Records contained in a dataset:
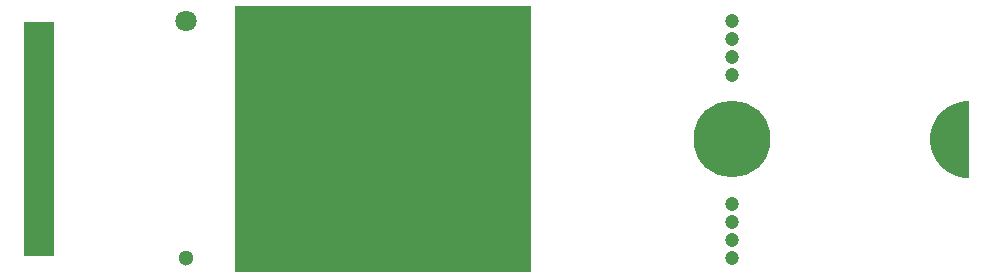
<source format=gbs>
G04*
G04 #@! TF.GenerationSoftware,Altium Limited,Altium Designer,20.1.12 (249)*
G04*
G04 Layer_Color=16711935*
%FSLAX44Y44*%
%MOMM*%
G71*
G04*
G04 #@! TF.SameCoordinates,D2571EE1-FD4D-4DC4-B5C4-F58D1C69BCFF*
G04*
G04*
G04 #@! TF.FilePolarity,Negative*
G04*
G01*
G75*
%ADD23C,1.3000*%
%ADD24C,1.8000*%
%ADD25C,6.5000*%
%ADD26C,1.2000*%
%ADD42R,25.1000X22.5000*%
%ADD43R,2.5500X19.8500*%
%ADD44C,0.1000*%
G36*
X420000Y156002D02*
X420994D01*
D01*
X420995D01*
X421125Y155993D01*
X421195Y155979D01*
X421254Y155968D01*
X421347Y155936D01*
X421378Y155926D01*
X423216Y155165D01*
X423216Y155165D01*
X423333Y155107D01*
X423442Y155034D01*
X423541Y154947D01*
X423541Y154947D01*
X424947Y153541D01*
X424947Y153541D01*
X425034Y153442D01*
X425107Y153333D01*
X425165Y153216D01*
X425165Y153216D01*
X425926Y151378D01*
X425968Y151254D01*
X425981Y151190D01*
X425993Y151125D01*
X426002Y150995D01*
Y150995D01*
D01*
Y149005D01*
D01*
Y149005D01*
X425993Y148875D01*
X425980Y148805D01*
X425968Y148746D01*
X425937Y148653D01*
X425926Y148622D01*
X425165Y146784D01*
X425165Y146784D01*
X425107Y146667D01*
X425034Y146558D01*
X424947Y146459D01*
X424947Y146459D01*
X423541Y145053D01*
X423541Y145053D01*
X423442Y144966D01*
X423377Y144923D01*
X423333Y144893D01*
X423216Y144835D01*
X423216Y144835D01*
X421378Y144074D01*
X421254Y144032D01*
X421190Y144019D01*
X421125Y144006D01*
X420994Y143998D01*
X380000D01*
X379005Y143998D01*
D01*
X379005D01*
X378875Y144006D01*
X378797Y144022D01*
X378746Y144032D01*
X378664Y144060D01*
X378622Y144074D01*
X376784Y144835D01*
X376667Y144893D01*
X376558Y144966D01*
X376459Y145052D01*
X375053Y146459D01*
X375052Y146459D01*
X374966Y146558D01*
X374893Y146667D01*
X374835Y146784D01*
X374835Y146784D01*
X374074Y148622D01*
X374032Y148746D01*
X374019Y148810D01*
X374006Y148875D01*
X373998Y149005D01*
Y149005D01*
Y149005D01*
X373998Y150995D01*
X374006Y151125D01*
X374020Y151195D01*
X374032Y151254D01*
X374063Y151347D01*
X374074Y151378D01*
X374835Y153216D01*
X374835Y153216D01*
X374893Y153333D01*
X374966Y153442D01*
X375052Y153541D01*
X375053Y153541D01*
X376459Y154947D01*
X376459D01*
Y154947D01*
X376558Y155034D01*
X376623Y155077D01*
X376667Y155107D01*
X376784Y155165D01*
X376784Y155165D01*
X378622Y155926D01*
X378746Y155968D01*
X378875Y155993D01*
X379005Y156002D01*
X379005D01*
D01*
X380000Y156002D01*
X420000Y156002D01*
X420000Y156002D01*
D02*
G37*
G36*
X800000Y77500D02*
X797442D01*
X792390Y78300D01*
X787524Y79881D01*
X782966Y82204D01*
X778828Y85210D01*
X775210Y88828D01*
X772204Y92966D01*
X769881Y97524D01*
X768300Y102390D01*
X767500Y107442D01*
Y112558D01*
X768300Y117610D01*
X769881Y122476D01*
X772204Y127034D01*
X775210Y131172D01*
X778828Y134790D01*
X782966Y137796D01*
X787524Y140119D01*
X792390Y141700D01*
X797442Y142500D01*
X800000D01*
Y77500D01*
D02*
G37*
G36*
X420000Y76002D02*
X420994Y76002D01*
X420994D01*
X420995D01*
X421125Y75993D01*
X421207Y75977D01*
X421254Y75968D01*
X421315Y75947D01*
X421378Y75926D01*
X423216Y75165D01*
X423216Y75165D01*
X423333Y75107D01*
X423442Y75034D01*
X423541Y74947D01*
X424947Y73541D01*
Y73541D01*
X424947D01*
X425034Y73442D01*
X425077Y73377D01*
X425107Y73333D01*
X425135Y73275D01*
X425165Y73216D01*
X425926Y71378D01*
X425937Y71347D01*
X425968Y71254D01*
X425980Y71196D01*
X425993Y71125D01*
X426002Y70995D01*
Y70995D01*
D01*
Y69005D01*
D01*
Y69005D01*
X425993Y68875D01*
X425981Y68810D01*
X425968Y68746D01*
X425926Y68622D01*
X425165Y66784D01*
X425165Y66784D01*
X425107Y66667D01*
X425034Y66558D01*
X424947Y66459D01*
X424947Y66459D01*
X423541Y65053D01*
X423442Y64966D01*
X423333Y64893D01*
X423216Y64835D01*
X421378Y64074D01*
X421294Y64046D01*
X421254Y64032D01*
X421176Y64017D01*
X421125Y64007D01*
X420995Y63998D01*
X420994D01*
X420994D01*
X420000Y63998D01*
X380000D01*
X379005Y63998D01*
X379005D01*
D01*
X378875Y64007D01*
X378797Y64022D01*
X378746Y64032D01*
X378664Y64060D01*
X378622Y64074D01*
X376784Y64835D01*
X376784Y64835D01*
X376667Y64893D01*
X376558Y64966D01*
X376459Y65053D01*
X376459Y65053D01*
X375052Y66459D01*
Y66459D01*
X375052D01*
X374966Y66558D01*
X374922Y66623D01*
X374893Y66667D01*
X374865Y66725D01*
X374835Y66784D01*
X374074Y68622D01*
X374063Y68653D01*
X374032Y68746D01*
X374020Y68804D01*
X374006Y68875D01*
X373998Y69005D01*
X373998Y70995D01*
Y70995D01*
Y70995D01*
X374006Y71125D01*
X374019Y71190D01*
X374032Y71254D01*
X374074Y71378D01*
X374835Y73216D01*
X374835Y73216D01*
X374893Y73333D01*
X374966Y73442D01*
X375052Y73541D01*
X375053Y73541D01*
X376459Y74947D01*
X376459Y74947D01*
X376558Y75034D01*
X376667Y75107D01*
X376784Y75165D01*
X376784Y75165D01*
X378622Y75926D01*
X378685Y75947D01*
X378746Y75968D01*
X378793Y75977D01*
X378875Y75993D01*
X379005Y76002D01*
X379005D01*
X379005D01*
X379999Y76002D01*
X380000Y76002D01*
X420000Y76002D01*
D02*
G37*
D23*
X137500Y10000D02*
D03*
D24*
Y210000D02*
D03*
D25*
X600000Y110000D02*
D03*
D26*
X600000Y10000D02*
D03*
Y25000D02*
D03*
Y40000D02*
D03*
Y55000D02*
D03*
Y165000D02*
D03*
Y180000D02*
D03*
Y195000D02*
D03*
Y210000D02*
D03*
X380000Y87500D02*
D03*
Y102500D02*
D03*
Y117500D02*
D03*
Y132500D02*
D03*
X420000Y210000D02*
D03*
Y195000D02*
D03*
Y180000D02*
D03*
Y165000D02*
D03*
Y55000D02*
D03*
Y40000D02*
D03*
Y25000D02*
D03*
Y10000D02*
D03*
D42*
X304500Y110000D02*
D03*
D43*
X12750Y110000D02*
D03*
D44*
X420000Y110000D02*
D03*
M02*

</source>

* **Brief**
Retype, exactly and in full, the lines above from the one containing "X423333Y64893D01*" through the one containing "X374006Y71125D01*".

* **Output**
X423333Y64893D01*
X423216Y64835D01*
X421378Y64074D01*
X421294Y64046D01*
X421254Y64032D01*
X421176Y64017D01*
X421125Y64007D01*
X420995Y63998D01*
X420994D01*
X420994D01*
X420000Y63998D01*
X380000D01*
X379005Y63998D01*
X379005D01*
D01*
X378875Y64007D01*
X378797Y64022D01*
X378746Y64032D01*
X378664Y64060D01*
X378622Y64074D01*
X376784Y64835D01*
X376784Y64835D01*
X376667Y64893D01*
X376558Y64966D01*
X376459Y65053D01*
X376459Y65053D01*
X375052Y66459D01*
Y66459D01*
X375052D01*
X374966Y66558D01*
X374922Y66623D01*
X374893Y66667D01*
X374865Y66725D01*
X374835Y66784D01*
X374074Y68622D01*
X374063Y68653D01*
X374032Y68746D01*
X374020Y68804D01*
X374006Y68875D01*
X373998Y69005D01*
X373998Y70995D01*
Y70995D01*
Y70995D01*
X374006Y71125D01*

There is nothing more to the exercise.